The challenges involved with handling rare historical documents and manuscripts led a group of researchers from the State University of Southwestern Bahia (UESB) to develop a photographic method that facilitates the transcription and analysis of texts from previous eras. “There are old documents and books for which the traditional methods of obtaining an image through scanning can damage or even destroy the original, because they often require folding it or removing it from its bindings in order to place it on a scanner,” says Professor Jorge Viana Santos of the UESB Corpus Linguistics Research Laboratory (Lapelinc). The researchers study 19th century official registry books and documents, texts that have been handled often over the years and are very fragile. “Unlike with photography, in scanning the document must adapt to the device, and not the opposite,” he says. There is software currently available that is able to convert typed or printed text into a text file using a method called optical character recognition (OCR), which takes the scanned image of a document as its input. This cannot be done with documents written by hand.
The new method, created by Professor Santos in collaboration with fellow UESB Professor Cristiane Namiuti Tempon, begins with a photograph of the text. Before taking the photo, the document is placed on a flat sheet of gray plastic with millimeter markings that allow the computer to identify the exact measurements of the document. Color tone scales, cataloging, pagination and sequence information are also placed on this Cartesian table. The document page can be displayed on the computer with all of this information or with the handwritten part only.
Details on the screen
Through photography, software (also developed at Lapelinc) transposes the document from the physical world to the digital one. It interprets this data, recovering the colors and tones of the original document and recreating them on the computer screen. Thus, the method translates historical handwritten documents into electronic texts suitable for scientific research.

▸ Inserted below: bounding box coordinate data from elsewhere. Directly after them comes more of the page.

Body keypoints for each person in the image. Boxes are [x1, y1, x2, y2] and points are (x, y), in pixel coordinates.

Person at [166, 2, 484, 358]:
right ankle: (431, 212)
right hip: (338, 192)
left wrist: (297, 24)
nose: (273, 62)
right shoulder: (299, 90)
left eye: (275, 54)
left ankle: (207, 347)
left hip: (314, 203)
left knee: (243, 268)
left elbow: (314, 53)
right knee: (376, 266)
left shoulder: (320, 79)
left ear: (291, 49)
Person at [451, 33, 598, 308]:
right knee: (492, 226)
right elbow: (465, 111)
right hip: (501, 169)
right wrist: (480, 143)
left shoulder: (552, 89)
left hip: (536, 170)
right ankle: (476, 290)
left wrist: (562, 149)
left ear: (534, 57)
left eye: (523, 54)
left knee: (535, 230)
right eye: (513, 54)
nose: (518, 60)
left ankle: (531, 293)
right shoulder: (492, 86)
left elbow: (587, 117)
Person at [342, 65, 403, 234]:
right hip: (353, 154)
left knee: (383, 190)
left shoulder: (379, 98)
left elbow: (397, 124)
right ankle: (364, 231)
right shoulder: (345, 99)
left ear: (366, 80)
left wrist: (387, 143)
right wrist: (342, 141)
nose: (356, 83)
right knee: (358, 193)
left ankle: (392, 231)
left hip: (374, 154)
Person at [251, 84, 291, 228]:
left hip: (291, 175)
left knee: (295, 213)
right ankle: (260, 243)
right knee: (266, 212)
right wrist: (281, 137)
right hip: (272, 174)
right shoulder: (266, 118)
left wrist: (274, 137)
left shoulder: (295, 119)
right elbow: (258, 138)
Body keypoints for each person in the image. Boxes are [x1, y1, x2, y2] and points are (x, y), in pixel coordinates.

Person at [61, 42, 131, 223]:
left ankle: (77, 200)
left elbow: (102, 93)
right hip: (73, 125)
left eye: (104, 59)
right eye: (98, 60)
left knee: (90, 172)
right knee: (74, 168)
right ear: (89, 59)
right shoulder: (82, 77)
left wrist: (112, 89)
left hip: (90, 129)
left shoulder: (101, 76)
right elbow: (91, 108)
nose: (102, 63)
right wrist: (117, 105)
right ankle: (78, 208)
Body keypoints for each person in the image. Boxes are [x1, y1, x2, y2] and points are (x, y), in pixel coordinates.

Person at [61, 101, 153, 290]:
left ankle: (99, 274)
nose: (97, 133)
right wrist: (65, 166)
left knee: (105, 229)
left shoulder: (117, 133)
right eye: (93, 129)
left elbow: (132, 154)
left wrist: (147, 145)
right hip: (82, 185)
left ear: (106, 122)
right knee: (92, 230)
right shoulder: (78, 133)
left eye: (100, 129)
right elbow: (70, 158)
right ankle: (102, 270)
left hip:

One advantage of the Lapelinc Method is the ease with which the original text can be magnified on the computer screen, allowing researchers to check details or answer questions about the writing. These digital documents can be consulted several times without damaging the historical materials. According to Santos, the new method contributes to analyses performed by paleographers or specialists who study the language of a text, transcribe it, and translate it to modern Portuguese, if necessary. Corpus linguistics (the study of electronic texts) requires that the documents studied be in text format, allowing researchers to compile corpora (the plural of corpus) for automated linguistic analysis. “Our method allows compilation of an electronic corpus, forming a database in which each word can be identified and labeled, facilitating the linguist’s work when searching for the object of study; for example, nouns and verbs can be tagged,” says Santos. “The historian can read the text in modern Portuguese, but the linguist wants to know how the text was written in the original language, to analyze the patterns and evolution of the language.”
Development of the Lapelinc method began in 2008 and is ongoing. Text transcription and editing functions must still be incorporated into the software. The system created at UESB could also be useful to other academic institutions and even to businesses. “We do research, and external or commercial support would not change our work, but a prototype could lead to a product, since the method could result in a patent. We are currently wrapping up development,” explains Santos. The project was financed by the Bahia Research Foundation (FAPESB), the National Council for Scientific and Technological Development (CNPq) and the university itself.
Santos, J. V. and Brito, G. S. Fotografia técnica de documentos para formação de corpora digitais eletrônicos: o método desenvolvido no Lapelinc. Letras & Letras. V. 30, No. 2, p. 421-30. July/Dec. 2014.